> [Task prompt]:
Check every line below for the string "camera". Copy the ones that have it.

Source data:

———

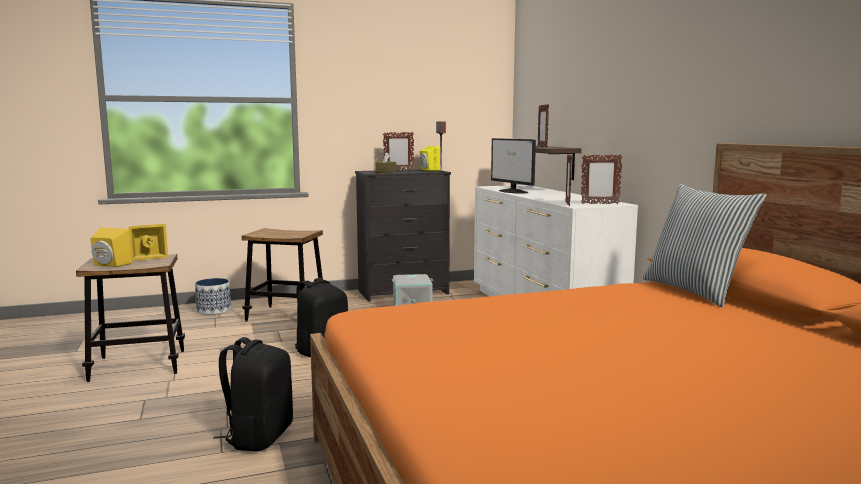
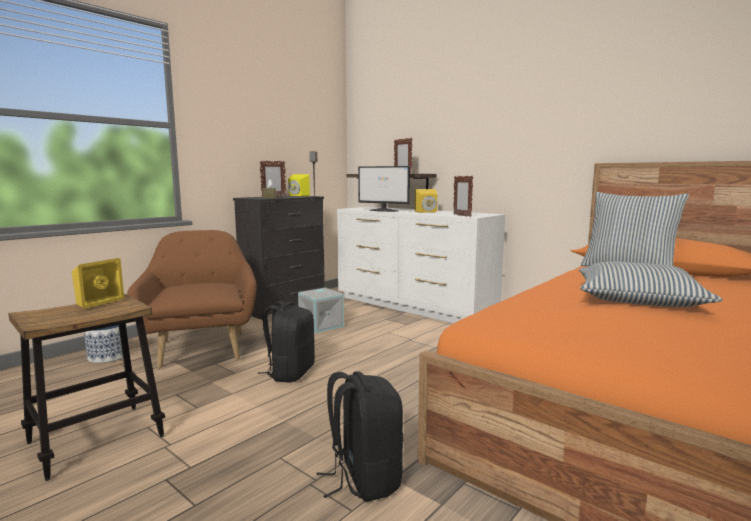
camera: 30 degrees left, 0 degrees up
(109, 265) = (61, 317): yellow speaker -> yellow speaker (427, 212)
(286, 315) = (202, 347): stool -> brown armchair
(569, 320) = (637, 299): none -> pillow
(599, 204) = (481, 214): picture frame -> none

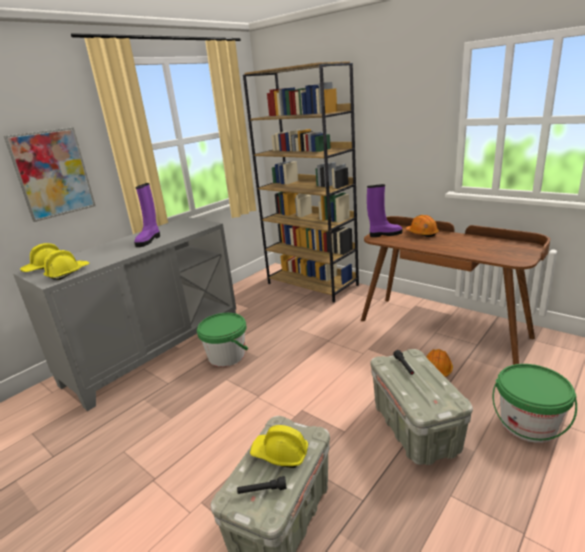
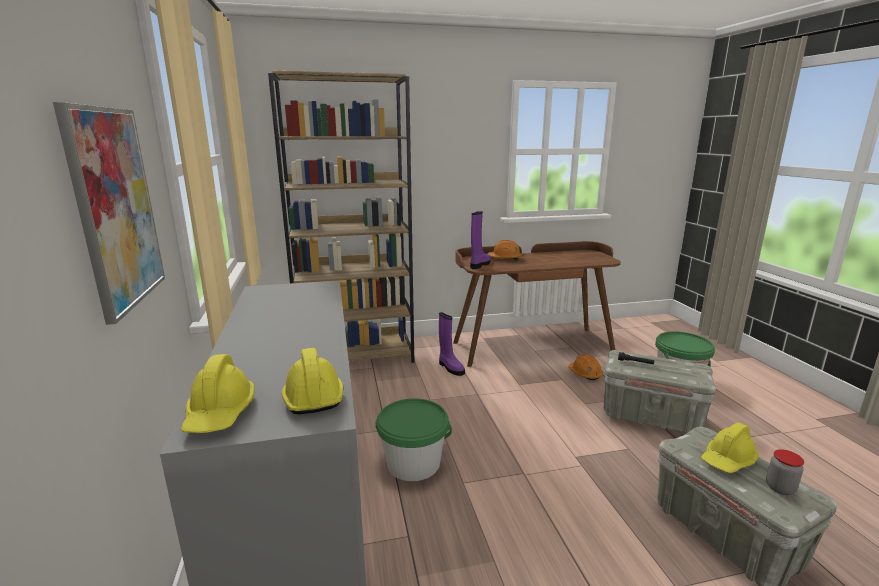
camera: 55 degrees left, 5 degrees down
(149, 240) = (297, 320): purple boot -> purple boot (450, 368)
(262, 490) = (780, 488): black flashlight -> jar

———

> [Response to the exercise]:
camera: 30 degrees left, 0 degrees up
camera: 55 degrees left, 5 degrees down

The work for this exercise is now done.